# Selected passage:
== Segment start ==
UA professor helps discover black hole

UA+professor+helps+discover+black+hole

This is the best-ever candidate for a very rare and elusive type of cosmic phenomenon: a so-called intermediate-mass black hole in the process of tearing apart and feasting on a nearby star. Photo courtesy of the European Space Agency

Savannah Bullard

Jimmy Irwin of The University of Alabama’s Department of Physics and Astronomy served on an international team of researchers who recently discovered a rare black hole.

Irwin, an associate professor of astronomy, helped determine a more proficient way to identify black holes, specifically mid-sized black holes such as the one the team found.

“It’s a class of black holes that we don’t have a lot of data evidence they exist,” Irwin said. “If we understand how intermediate-mass black holes form, we can understand how large black holes form.”

Irwin and his team’s research was published in Nature.com’s Nature Astronomy journal on June 18, 2018. Irwin served as an adviser for the team. They used data from the XNM-Newton X-ray space observatory, as well as NASA’s Chandra X-ray Observatory and Swift X-ray Telescope.

Using the Swift Telescope, the team was able to observe a noticeably large amount of radiation in a distant galaxy. It was deduced that the radiation was the effect of a star that was absorbed by a black hole.

Dacheng Lin, a former post-doctoral candidate who researched under Irwin and served as lead scientist of the team, said the newfound black hole is especially important because of its clarity and prominence, something many scientists have yet to find.
== Segment end ==
# Material supplied:
== Segment start ==
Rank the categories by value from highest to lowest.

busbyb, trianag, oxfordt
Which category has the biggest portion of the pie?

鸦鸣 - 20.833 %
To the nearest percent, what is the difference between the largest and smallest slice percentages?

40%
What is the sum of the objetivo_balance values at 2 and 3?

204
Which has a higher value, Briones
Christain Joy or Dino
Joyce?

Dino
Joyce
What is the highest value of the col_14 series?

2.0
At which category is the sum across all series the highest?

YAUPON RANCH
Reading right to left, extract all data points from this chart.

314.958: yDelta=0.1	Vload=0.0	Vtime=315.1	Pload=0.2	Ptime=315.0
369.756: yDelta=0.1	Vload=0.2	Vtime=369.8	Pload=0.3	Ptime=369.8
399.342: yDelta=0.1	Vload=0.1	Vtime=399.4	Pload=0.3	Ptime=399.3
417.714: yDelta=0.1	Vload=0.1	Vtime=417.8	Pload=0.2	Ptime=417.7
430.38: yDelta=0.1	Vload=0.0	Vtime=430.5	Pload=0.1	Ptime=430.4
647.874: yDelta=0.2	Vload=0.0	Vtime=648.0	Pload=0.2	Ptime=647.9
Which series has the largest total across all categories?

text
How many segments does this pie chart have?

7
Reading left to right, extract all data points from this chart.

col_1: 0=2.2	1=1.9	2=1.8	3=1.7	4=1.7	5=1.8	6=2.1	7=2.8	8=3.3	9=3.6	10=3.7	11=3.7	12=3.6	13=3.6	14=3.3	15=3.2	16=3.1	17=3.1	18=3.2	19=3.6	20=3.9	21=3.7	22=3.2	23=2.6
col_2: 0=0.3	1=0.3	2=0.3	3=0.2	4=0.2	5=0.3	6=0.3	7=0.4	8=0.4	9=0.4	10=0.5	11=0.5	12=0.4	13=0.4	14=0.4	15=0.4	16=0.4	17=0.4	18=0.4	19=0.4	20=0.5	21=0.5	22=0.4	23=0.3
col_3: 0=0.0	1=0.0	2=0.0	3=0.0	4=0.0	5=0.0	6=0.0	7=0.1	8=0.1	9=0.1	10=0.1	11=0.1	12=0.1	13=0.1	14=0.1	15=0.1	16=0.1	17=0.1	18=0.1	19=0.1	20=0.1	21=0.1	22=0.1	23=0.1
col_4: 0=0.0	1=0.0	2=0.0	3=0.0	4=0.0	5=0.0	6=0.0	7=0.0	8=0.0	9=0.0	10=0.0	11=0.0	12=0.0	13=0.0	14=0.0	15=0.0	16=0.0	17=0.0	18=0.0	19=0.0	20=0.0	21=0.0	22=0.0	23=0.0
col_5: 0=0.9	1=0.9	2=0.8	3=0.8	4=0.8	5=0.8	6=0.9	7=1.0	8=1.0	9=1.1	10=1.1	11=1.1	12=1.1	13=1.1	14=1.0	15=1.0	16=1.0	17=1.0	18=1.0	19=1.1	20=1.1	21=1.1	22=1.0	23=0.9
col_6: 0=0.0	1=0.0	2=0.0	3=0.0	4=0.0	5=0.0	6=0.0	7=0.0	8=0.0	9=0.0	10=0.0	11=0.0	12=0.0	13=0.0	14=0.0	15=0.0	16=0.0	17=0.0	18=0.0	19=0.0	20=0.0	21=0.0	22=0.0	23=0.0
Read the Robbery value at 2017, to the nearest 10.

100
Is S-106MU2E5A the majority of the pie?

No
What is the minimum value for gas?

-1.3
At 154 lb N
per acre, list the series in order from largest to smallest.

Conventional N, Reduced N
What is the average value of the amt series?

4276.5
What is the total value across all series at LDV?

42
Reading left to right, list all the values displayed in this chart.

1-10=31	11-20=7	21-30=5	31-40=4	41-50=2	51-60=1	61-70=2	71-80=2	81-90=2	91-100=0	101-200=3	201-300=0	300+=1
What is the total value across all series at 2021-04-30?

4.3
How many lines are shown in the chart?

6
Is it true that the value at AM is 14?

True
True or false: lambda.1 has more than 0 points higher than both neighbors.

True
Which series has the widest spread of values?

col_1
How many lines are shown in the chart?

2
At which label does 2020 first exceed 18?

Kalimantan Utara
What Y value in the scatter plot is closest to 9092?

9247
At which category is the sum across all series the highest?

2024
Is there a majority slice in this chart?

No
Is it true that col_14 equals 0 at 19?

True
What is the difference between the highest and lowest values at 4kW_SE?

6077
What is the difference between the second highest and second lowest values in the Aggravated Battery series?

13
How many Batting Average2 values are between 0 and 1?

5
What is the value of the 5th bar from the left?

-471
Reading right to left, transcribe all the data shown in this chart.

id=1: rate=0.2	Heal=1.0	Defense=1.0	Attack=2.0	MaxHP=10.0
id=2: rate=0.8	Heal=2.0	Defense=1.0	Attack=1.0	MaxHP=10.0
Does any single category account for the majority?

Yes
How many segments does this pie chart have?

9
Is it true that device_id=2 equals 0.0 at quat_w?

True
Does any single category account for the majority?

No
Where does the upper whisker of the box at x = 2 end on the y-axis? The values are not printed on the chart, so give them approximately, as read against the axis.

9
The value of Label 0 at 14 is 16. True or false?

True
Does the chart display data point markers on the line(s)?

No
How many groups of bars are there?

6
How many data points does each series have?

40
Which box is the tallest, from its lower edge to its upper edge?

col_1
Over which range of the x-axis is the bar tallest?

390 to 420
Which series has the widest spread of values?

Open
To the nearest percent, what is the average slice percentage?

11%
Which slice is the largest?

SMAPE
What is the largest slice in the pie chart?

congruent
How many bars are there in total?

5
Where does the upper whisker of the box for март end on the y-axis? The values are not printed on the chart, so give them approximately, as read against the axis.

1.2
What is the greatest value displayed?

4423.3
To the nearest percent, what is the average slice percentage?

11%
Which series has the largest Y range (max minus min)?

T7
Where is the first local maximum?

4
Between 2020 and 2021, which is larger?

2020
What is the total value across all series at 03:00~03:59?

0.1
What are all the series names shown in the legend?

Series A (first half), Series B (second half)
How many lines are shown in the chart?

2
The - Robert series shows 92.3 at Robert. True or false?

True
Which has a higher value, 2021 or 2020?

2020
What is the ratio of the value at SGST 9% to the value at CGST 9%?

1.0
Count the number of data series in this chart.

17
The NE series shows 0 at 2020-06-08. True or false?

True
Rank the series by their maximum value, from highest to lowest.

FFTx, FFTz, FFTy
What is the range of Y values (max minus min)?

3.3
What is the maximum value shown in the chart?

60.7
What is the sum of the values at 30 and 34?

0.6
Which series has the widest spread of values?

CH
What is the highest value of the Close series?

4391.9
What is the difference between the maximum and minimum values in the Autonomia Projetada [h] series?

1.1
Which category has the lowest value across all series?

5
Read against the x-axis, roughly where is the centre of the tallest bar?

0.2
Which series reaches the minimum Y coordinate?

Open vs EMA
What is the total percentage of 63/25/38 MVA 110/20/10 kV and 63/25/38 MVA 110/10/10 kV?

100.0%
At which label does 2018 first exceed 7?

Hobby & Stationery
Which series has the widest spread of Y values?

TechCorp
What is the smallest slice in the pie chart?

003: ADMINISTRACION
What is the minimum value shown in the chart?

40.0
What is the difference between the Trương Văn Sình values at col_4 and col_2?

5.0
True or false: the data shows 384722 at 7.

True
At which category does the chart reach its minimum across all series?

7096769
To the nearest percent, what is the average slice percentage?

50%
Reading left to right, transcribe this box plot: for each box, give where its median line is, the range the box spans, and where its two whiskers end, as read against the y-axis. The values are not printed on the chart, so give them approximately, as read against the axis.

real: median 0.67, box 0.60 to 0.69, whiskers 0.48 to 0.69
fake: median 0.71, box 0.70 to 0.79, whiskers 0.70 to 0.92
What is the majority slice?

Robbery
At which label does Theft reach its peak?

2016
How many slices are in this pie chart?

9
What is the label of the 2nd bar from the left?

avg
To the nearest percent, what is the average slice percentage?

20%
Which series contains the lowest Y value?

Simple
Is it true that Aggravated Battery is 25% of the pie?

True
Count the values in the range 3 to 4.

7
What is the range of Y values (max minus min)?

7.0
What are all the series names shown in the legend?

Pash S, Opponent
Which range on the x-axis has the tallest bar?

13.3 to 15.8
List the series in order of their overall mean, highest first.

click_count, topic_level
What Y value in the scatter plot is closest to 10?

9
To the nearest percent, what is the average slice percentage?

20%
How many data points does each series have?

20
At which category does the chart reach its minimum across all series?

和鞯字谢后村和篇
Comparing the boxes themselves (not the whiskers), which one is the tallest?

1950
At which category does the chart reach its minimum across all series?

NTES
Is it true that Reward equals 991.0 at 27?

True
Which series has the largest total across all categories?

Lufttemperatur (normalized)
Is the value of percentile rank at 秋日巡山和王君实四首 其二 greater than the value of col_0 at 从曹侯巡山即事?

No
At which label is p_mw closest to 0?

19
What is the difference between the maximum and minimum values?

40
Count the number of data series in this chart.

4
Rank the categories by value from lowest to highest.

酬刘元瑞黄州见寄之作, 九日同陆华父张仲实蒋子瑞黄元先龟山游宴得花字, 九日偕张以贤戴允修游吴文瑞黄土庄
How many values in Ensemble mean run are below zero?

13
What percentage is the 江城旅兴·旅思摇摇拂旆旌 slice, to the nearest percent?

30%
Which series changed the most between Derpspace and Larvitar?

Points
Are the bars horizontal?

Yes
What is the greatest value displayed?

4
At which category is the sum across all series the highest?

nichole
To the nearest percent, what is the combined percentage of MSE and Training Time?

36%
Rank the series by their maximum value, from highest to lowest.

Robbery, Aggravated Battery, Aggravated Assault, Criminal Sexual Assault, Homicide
== Segment end ==
# What is required:
Extend the news article about the UA professor's role in discovering a black hole, picking up after its last paragraph.

# Task result:
“A few [black hole] candidates have been found, but on the whole they’re extremely rare and very sought after,” Lin said. “This is the best intermediate black hole candidate observed so far.”

The black hole that Irwin’s team found is classified as an intermediate-mass black hole, which is smaller and less substantial than a supermassive black hole. These masses have the potential to grow as they accumulate more stars, planets and other cosmic matter, but evidence of this happening is scarce.

Irwin’s team relied on their findings, plus data from the three observatories and telescopes, to figure out the intricacies of the black hole. The data suggests that a star began to fall into the black hole around October 2003. The collision triggered a burst of massive amounts of energy and radiation, which was detected by the telescopes and recorded over the next decade, according to Irwin.

The team said the black hole, having an approximate mass of 50,000 suns, disrupted the star’s fall and destroyed it. This evidence is abnormal for intermediate-mass black holes, which may mean there are many more dormant black holes of this kind out in the universe, waiting to be set off.